O Caso Alan Turing

Por Vera Dantas
19 de março de 2025
Muito do que damos por adquirido no mundo moderno foi construído com base nas realizações de Alan Turing. O genial matemático, criptoanalista e cientista da computação britânico decifrou o código da máquina de criptografia “Enigma”, usada pelas forças alemãs durante Segunda Guerra Mundial – calcula-se que tal tenha encurtado a guerra em dois anos, salvando a vida de 14 milhões de pessoas – e estabeleceu conceitos fundamentais na informática e na inteligência artificial.
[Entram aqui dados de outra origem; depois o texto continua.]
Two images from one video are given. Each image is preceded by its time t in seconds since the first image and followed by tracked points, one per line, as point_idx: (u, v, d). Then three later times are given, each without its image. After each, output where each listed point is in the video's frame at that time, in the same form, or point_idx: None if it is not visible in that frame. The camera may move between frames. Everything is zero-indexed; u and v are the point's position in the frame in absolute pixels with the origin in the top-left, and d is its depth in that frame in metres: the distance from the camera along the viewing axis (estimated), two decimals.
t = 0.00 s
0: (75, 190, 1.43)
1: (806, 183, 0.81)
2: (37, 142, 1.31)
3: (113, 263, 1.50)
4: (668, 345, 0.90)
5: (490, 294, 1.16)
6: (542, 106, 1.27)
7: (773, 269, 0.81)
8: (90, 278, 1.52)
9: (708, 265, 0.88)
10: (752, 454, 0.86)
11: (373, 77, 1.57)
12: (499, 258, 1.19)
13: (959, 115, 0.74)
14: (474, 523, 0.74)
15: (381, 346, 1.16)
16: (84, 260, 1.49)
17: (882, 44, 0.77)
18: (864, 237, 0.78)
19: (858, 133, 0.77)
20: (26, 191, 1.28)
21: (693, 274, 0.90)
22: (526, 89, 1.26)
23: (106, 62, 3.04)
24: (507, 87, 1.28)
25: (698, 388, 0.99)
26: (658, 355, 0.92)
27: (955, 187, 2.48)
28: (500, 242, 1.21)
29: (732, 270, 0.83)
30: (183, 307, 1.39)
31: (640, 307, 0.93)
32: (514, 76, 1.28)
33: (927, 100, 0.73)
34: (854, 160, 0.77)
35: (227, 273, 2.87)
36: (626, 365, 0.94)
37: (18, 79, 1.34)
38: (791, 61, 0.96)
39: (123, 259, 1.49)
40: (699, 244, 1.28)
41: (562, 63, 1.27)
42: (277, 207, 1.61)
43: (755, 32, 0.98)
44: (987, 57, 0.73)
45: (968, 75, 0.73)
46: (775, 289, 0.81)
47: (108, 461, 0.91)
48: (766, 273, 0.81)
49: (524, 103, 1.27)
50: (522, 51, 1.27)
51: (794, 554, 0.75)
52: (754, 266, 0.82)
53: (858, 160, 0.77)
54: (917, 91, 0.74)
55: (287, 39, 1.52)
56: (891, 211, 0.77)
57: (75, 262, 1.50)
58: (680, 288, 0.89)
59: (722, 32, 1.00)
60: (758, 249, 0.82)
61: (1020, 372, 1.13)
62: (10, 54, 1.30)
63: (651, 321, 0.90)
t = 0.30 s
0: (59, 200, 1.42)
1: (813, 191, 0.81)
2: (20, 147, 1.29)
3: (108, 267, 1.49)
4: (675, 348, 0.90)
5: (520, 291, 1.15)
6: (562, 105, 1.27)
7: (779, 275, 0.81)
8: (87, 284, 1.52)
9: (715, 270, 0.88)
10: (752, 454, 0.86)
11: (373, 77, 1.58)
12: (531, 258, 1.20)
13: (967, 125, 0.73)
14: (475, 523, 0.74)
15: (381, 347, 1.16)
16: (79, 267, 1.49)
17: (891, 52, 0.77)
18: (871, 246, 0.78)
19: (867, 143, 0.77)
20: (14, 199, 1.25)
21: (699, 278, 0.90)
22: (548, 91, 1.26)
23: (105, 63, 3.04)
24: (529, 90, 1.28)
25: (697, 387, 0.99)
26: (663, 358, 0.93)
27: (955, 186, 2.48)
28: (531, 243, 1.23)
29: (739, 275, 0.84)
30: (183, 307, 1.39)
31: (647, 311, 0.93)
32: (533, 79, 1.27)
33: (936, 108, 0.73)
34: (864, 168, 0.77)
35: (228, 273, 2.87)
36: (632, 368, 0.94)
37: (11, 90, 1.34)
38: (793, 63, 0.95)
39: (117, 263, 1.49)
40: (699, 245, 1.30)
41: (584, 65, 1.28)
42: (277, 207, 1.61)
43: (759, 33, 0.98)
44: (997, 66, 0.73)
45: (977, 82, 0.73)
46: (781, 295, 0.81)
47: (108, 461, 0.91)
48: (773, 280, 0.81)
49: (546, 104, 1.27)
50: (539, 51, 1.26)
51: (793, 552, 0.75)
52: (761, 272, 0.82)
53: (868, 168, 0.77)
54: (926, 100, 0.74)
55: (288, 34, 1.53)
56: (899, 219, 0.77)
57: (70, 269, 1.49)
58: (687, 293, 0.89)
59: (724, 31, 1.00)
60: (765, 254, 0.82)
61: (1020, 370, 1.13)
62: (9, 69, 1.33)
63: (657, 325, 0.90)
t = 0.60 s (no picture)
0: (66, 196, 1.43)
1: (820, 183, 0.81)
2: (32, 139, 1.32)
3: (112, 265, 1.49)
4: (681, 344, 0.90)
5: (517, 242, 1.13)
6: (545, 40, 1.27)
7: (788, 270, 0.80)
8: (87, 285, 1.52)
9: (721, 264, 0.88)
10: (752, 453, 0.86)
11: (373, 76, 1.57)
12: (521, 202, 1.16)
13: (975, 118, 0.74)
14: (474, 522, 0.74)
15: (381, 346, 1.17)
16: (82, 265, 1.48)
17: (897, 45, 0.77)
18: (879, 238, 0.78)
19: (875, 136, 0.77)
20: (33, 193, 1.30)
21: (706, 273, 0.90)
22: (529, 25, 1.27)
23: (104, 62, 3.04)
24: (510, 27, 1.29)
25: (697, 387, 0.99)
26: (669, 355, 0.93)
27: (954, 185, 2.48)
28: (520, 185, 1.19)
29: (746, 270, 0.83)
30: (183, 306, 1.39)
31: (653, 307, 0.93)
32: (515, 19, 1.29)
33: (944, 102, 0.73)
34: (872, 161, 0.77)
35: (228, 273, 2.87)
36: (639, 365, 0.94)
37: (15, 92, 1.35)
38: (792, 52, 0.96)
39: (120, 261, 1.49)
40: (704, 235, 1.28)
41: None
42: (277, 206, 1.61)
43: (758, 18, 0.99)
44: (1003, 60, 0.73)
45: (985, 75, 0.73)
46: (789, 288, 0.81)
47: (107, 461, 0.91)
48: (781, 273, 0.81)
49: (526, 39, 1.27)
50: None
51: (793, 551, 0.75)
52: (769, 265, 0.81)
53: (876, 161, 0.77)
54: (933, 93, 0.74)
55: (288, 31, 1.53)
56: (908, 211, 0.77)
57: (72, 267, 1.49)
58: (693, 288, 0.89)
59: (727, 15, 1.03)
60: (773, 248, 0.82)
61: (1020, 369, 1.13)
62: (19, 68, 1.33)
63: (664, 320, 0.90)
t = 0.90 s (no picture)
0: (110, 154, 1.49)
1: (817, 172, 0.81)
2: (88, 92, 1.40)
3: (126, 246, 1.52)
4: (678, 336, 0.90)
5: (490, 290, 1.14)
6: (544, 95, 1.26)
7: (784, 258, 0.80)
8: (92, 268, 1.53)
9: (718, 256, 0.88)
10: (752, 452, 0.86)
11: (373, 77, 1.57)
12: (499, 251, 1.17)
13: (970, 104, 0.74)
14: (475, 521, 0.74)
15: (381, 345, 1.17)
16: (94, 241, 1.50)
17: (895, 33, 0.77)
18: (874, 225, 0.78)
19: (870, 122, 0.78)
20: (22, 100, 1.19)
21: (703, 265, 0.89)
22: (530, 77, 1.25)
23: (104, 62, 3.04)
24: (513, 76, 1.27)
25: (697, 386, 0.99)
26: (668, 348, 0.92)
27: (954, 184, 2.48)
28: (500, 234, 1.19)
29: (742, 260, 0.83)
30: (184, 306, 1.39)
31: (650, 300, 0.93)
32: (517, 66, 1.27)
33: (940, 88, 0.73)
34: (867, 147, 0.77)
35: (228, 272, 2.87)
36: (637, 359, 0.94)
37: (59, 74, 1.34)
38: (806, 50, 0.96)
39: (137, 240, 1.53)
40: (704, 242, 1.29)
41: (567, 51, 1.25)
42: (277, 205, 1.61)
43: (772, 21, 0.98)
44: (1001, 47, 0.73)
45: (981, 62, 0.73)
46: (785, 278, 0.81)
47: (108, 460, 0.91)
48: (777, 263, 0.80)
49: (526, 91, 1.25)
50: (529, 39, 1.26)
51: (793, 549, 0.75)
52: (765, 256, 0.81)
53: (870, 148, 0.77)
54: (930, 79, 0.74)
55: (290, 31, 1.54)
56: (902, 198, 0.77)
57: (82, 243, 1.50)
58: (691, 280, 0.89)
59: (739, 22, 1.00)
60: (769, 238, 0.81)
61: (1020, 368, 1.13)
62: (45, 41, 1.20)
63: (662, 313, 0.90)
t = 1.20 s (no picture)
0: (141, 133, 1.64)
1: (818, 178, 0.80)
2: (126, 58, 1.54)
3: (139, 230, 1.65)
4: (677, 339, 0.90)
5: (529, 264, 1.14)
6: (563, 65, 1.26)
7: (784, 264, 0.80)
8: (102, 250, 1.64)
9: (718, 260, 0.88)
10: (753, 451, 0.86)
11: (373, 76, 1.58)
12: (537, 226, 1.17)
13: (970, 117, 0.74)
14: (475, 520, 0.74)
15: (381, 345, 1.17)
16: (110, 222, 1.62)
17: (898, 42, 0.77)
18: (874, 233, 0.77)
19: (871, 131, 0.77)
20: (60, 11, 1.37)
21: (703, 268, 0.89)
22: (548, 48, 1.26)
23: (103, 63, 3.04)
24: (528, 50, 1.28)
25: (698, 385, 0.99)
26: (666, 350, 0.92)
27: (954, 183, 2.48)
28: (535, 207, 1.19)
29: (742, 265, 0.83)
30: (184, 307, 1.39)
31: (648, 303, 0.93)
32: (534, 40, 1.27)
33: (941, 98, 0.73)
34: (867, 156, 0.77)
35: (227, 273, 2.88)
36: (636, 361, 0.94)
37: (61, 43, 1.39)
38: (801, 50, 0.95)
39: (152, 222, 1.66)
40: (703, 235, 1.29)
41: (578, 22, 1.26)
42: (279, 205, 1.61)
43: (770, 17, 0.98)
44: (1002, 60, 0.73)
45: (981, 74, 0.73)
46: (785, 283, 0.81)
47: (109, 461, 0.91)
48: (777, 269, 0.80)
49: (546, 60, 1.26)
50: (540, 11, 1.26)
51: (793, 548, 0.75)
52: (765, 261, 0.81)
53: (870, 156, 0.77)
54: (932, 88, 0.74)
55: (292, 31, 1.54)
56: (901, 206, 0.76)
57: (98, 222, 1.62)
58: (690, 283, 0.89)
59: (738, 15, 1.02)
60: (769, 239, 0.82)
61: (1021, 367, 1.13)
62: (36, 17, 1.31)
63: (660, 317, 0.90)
Sem ele, os Aliados poderiam não ter ganho a guerra e talvez não existisse uma máquina capaz de mostrar este artigo. Recorde, ou conheça, o pai da computação, cuja vida é agora homenageada numa fabulosa banda desenhada.
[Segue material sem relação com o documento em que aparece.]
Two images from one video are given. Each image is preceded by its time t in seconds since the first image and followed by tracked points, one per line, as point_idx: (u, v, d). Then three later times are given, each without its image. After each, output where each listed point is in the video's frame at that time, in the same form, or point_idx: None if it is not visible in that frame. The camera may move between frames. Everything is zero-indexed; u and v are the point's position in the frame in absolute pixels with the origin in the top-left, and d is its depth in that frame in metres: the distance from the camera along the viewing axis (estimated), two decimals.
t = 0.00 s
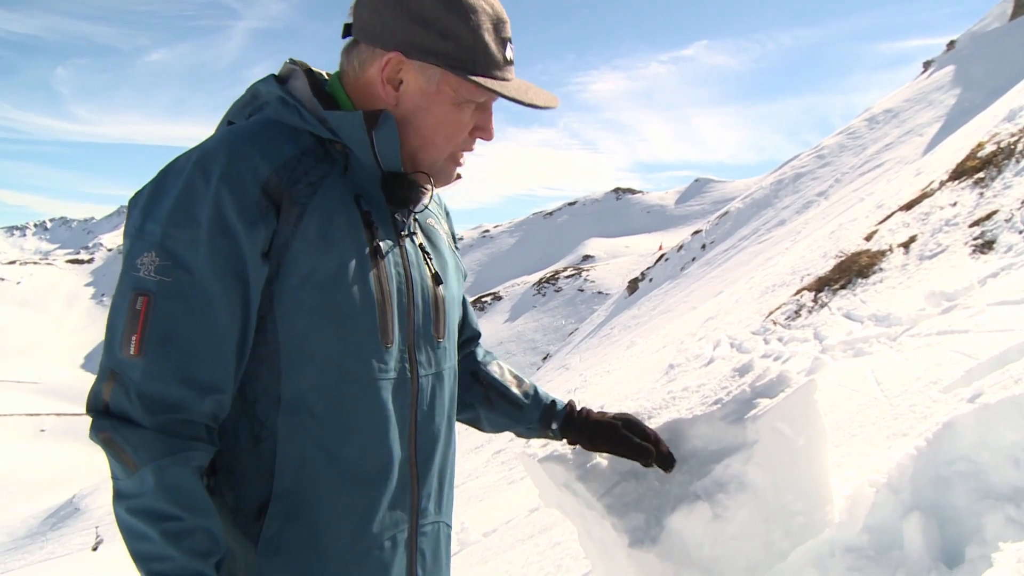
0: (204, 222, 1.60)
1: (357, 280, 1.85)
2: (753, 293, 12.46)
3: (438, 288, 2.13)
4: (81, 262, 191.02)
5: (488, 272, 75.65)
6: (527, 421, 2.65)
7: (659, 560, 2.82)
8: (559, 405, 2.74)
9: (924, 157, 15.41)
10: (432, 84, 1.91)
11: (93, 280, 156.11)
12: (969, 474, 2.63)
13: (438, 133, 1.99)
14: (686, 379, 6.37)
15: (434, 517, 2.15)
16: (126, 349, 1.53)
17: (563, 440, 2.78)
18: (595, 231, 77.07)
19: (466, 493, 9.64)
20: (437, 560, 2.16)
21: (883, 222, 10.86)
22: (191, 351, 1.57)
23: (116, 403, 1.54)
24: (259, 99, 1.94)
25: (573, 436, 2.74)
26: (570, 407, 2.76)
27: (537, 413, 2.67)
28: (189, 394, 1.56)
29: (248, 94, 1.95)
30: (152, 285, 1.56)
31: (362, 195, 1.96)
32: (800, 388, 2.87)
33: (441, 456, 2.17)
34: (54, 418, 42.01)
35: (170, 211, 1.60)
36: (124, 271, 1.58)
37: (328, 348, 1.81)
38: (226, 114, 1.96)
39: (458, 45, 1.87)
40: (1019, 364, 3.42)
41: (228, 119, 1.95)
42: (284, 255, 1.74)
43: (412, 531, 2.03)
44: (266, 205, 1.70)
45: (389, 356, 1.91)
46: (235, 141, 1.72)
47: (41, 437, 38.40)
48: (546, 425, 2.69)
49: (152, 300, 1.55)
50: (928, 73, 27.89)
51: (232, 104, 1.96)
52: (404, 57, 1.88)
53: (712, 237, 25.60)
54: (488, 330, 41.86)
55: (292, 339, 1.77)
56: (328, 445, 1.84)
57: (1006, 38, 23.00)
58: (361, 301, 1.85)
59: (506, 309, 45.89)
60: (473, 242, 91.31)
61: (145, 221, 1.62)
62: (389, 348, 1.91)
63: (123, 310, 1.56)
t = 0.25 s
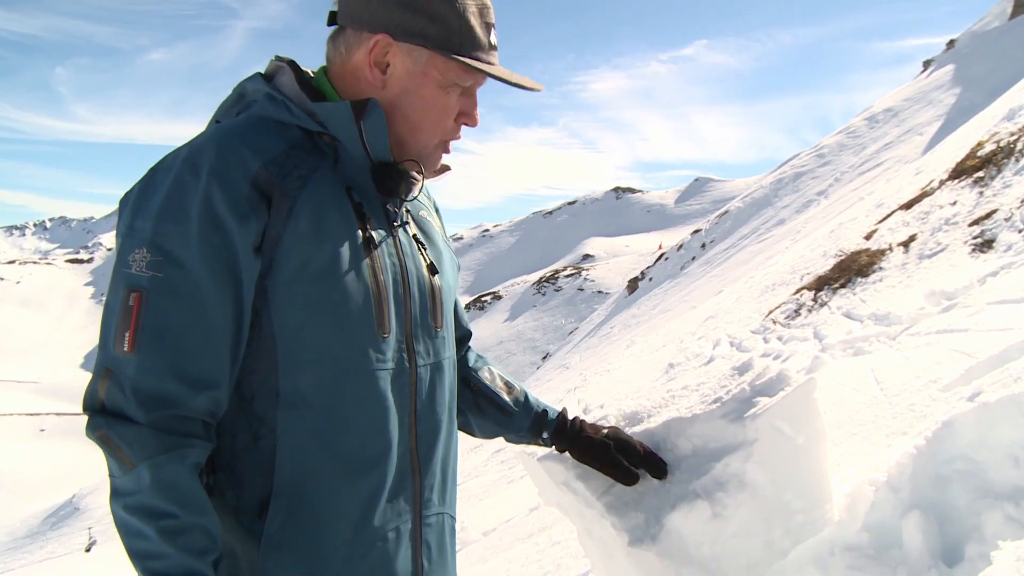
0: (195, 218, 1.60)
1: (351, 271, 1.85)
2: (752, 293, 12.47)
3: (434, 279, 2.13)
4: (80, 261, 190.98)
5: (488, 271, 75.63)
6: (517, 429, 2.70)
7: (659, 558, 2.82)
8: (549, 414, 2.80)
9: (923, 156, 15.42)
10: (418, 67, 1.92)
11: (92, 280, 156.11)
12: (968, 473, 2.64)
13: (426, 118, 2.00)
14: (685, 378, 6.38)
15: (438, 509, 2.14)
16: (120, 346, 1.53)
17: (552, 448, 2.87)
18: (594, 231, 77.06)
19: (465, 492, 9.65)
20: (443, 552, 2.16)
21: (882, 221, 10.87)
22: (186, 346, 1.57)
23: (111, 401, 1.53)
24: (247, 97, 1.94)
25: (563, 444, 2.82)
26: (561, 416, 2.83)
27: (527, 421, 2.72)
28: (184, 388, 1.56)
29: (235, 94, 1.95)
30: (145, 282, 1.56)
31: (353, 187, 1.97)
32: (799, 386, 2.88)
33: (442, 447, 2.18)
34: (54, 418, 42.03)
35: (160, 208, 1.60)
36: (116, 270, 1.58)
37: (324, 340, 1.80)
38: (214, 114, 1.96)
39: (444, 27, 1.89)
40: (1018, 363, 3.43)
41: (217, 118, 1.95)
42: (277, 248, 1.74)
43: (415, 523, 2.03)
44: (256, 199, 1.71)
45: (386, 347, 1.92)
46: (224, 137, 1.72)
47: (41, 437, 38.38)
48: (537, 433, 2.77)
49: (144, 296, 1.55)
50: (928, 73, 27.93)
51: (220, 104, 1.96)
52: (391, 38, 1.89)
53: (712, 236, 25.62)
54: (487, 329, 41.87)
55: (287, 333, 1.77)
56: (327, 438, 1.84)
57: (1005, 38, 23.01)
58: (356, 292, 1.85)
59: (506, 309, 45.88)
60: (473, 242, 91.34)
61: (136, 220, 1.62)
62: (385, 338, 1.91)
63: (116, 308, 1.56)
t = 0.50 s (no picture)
0: (191, 211, 1.59)
1: (348, 265, 1.85)
2: (752, 290, 12.46)
3: (431, 273, 2.13)
4: (80, 259, 190.94)
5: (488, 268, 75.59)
6: (514, 434, 2.68)
7: (659, 554, 2.83)
8: (548, 422, 2.79)
9: (924, 153, 15.40)
10: (413, 60, 1.92)
11: (93, 277, 156.10)
12: (969, 470, 2.64)
13: (422, 111, 1.98)
14: (686, 375, 6.37)
15: (438, 504, 2.14)
16: (117, 340, 1.53)
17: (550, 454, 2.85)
18: (595, 228, 77.03)
19: (466, 489, 9.65)
20: (443, 548, 2.15)
21: (883, 218, 10.85)
22: (182, 339, 1.56)
23: (108, 395, 1.53)
24: (242, 94, 1.94)
25: (560, 451, 2.81)
26: (560, 423, 2.82)
27: (525, 427, 2.70)
28: (182, 381, 1.56)
29: (231, 90, 1.94)
30: (141, 275, 1.55)
31: (349, 182, 1.96)
32: (799, 383, 2.87)
33: (441, 441, 2.17)
34: (54, 415, 42.06)
35: (156, 202, 1.60)
36: (112, 264, 1.58)
37: (321, 334, 1.80)
38: (210, 111, 1.96)
39: (438, 20, 1.89)
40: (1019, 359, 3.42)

O Caso Alan Turing, de Arnaud Delalande (argumento) e Éric Liberge (ilustração) apresenta um retrato biográfico de Turing. A narrativa começa nos últimos meses da vida de Turing.
Ao longo das páginas, os autores levam-nos a transitar entre o julgamento de Turing, as conversas com o seu psiquiatra e as suas reflexões pessoais. Esta é uma história introspetiva, que explora os pensamentos e o sofrimento interior de Turing, mas que também aborda os eventos históricos cruciais da sua época, como o trabalho de Turing para decifrar o código da Enigma, a máquina das forças alemãs utilizada tanto para criptografar como para descriptografar códigos de guerra, que teve um papel decisivo durante os anos avassaladores da Segunda Guerra Mundial.
Turing é retratado como um homem complexo, simultaneamente brilhante e vulnerável: génio visionário, sofreu terrivelmente com a injustiça social da Inglaterra dos anos 1950, para a qual a homossexualidade de Turing, crime à época, pesou mais na balança do que o seu contributo para a Humanidade, por muito que nos custe aceitar e compreender tal visão.
Quando Turing foi condenado por indecência grotesca, o governo britânico obrigou-o a escolher entre a castração química e a prisão; ele escolheu a castração, o que significava tomar comprimidos de estrogénio. Os comprimidos tornaram-no impotente e fizeram-lhe crescer seios, causando-lhe um sofrimento atroz e uma depressão gravíssima. Vítima de uma degradação mental e física insuportáveis, a 7 de junho de 1954, Alan Turing, fã da Branca de Neve de Walt Disney, comeu uma maçã que supostamente tinha sido injetada com cianeto, o que lhe causou a morte. O gabinete do médico legista local considerou a sua morte um suicídio, e é essa a tese prevalecente até hoje. Tinha apenas 41 anos.
Com um estilo realista e profundamente expressivo, as ilustrações de Éric Liberge acrescentam uma profundidade emocional a esta obra tocante e poderosa que presta homenagem a um génio científico inigualável.